Rina Gonoi punya dua mimpi; menjadi tentara dan berkompetisi di Olimpiade sebagai atlet judo.
Dia mulai menekuni judo saat berusia empat tahun, dilatih oleh kakaknya. Ketika berusia 11 tahun, untuk pertama kalinya dia melihat tentara-tentara beraksi.
Angkatan bersenjata, yang dikenal di Jepang sebagai Pasukan Bela Diri (SDF), telah membantu Gonoi dan keluarganya di sebuah pusat evakuasi setelah bencana gempa dan tsunami pada 2011.
SCROLL TO CONTINUE WITH CONTENT
Perempuan berusia 23 tahun itu berasal dari Higashi-Matsushima di Prefektur Miyagi, daerah yang paling parah terdampak bencana.
Tentara perempuan turut serta dalam upaya tersebut.
"Mereka memberi kami makanan dan membuka dapur umum, kata Gonoi.

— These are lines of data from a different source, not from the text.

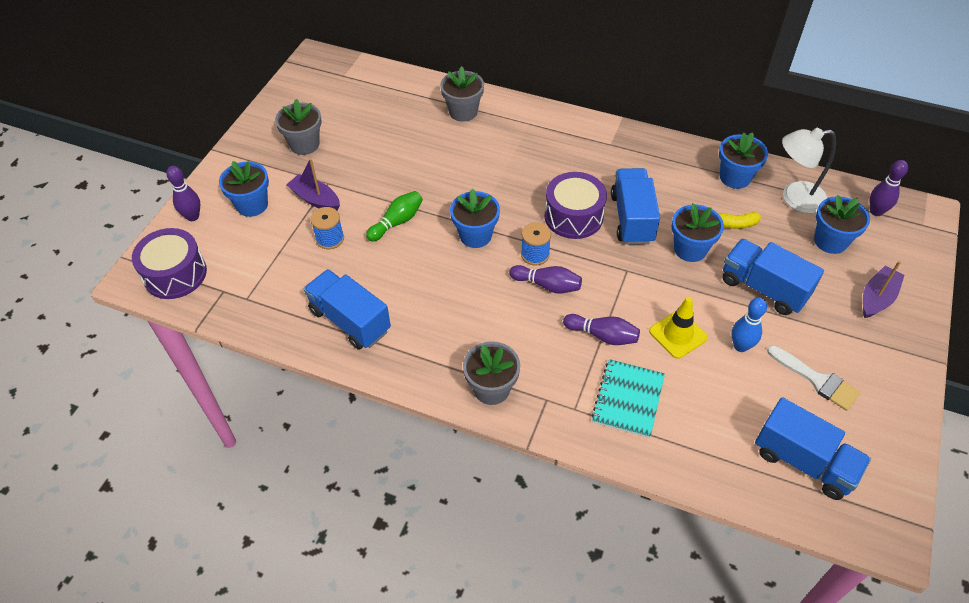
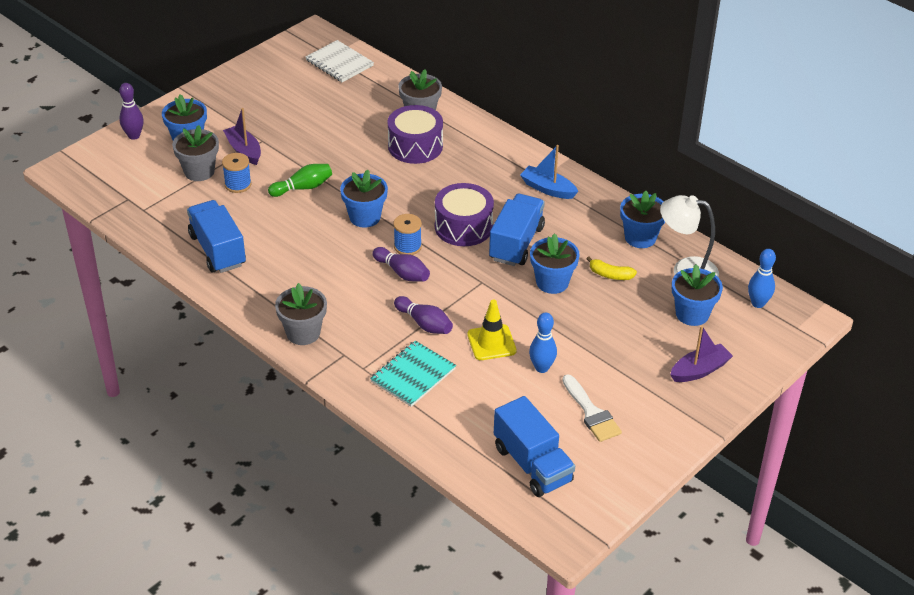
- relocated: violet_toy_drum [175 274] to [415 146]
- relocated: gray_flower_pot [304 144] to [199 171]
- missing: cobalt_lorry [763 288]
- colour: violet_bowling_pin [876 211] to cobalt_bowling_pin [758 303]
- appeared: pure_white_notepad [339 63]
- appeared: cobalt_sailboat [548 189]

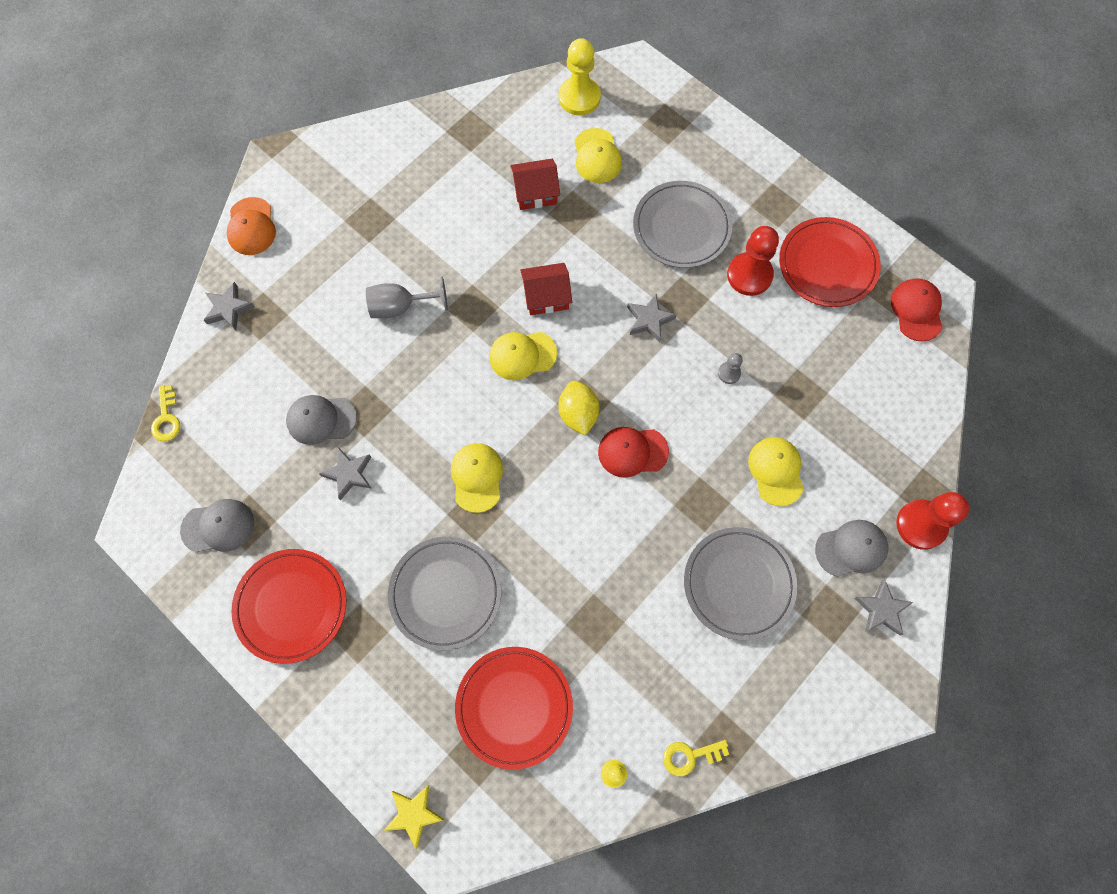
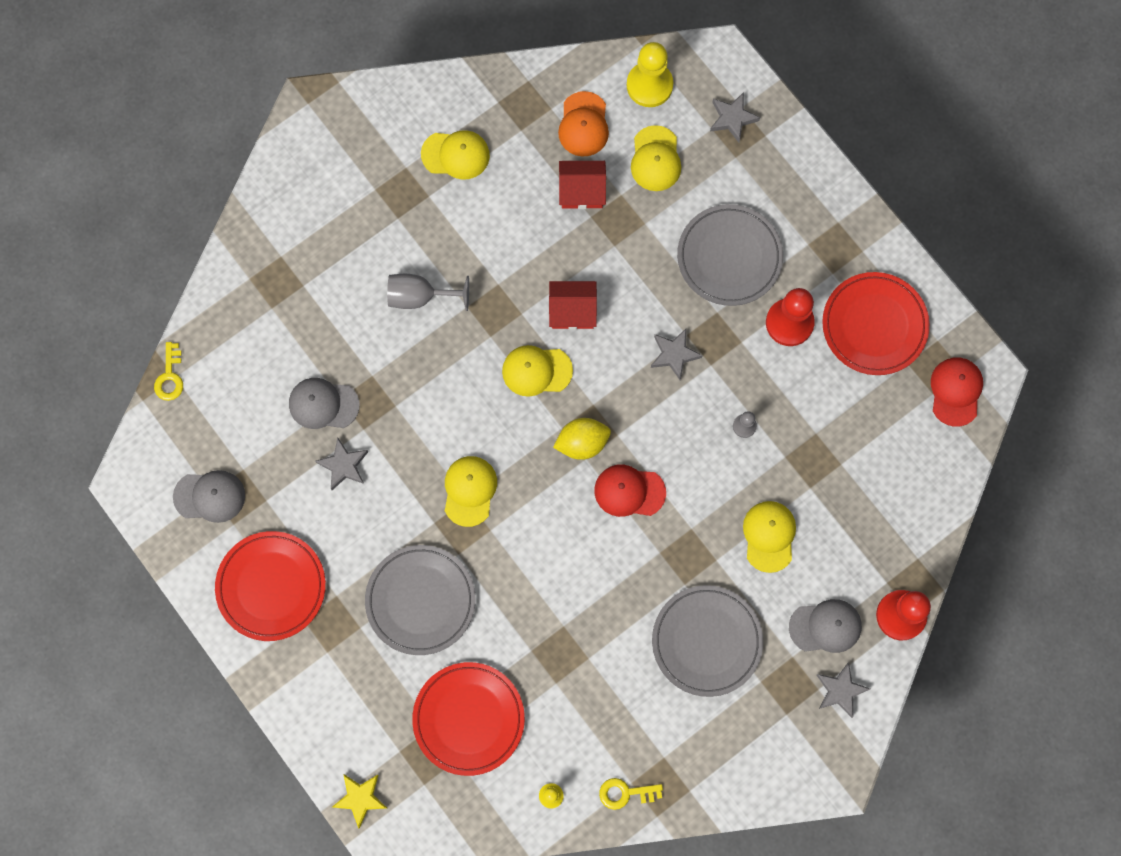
- relocated: gray_star [229 309] to [732 118]
- relocated: orange-coloured_cap [251 227] to [583 124]
- spun: yellow_lemon [578 414] = [582 443] 75 degrees clockwise
- appeared: yellow_cap [456 155]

"Mereka bolak-balik membawakan air panas untuk kami supaya kami bisa mandi. Saya melihat mereka dan berpikir, Pekerjaan yang luar biasa. Saya pikir saya ingin bekerja untuk masyarakat, untuk orang-orang, tuturnya.
Peringatan: Artikel ini mengandung penggambaran soal kekerasan seksual
Kedua mimpinya tercapai ketika dia bergabung dengan tentara Jepang dan masuk Pasukan Bela Diri Angkatan Darat (GSDF).
Kedua mimpinya seketika hancur oleh pelecehan seksual yang dia alami "setiap hari ketika bergabung dengan unitnya setelah pelatihan.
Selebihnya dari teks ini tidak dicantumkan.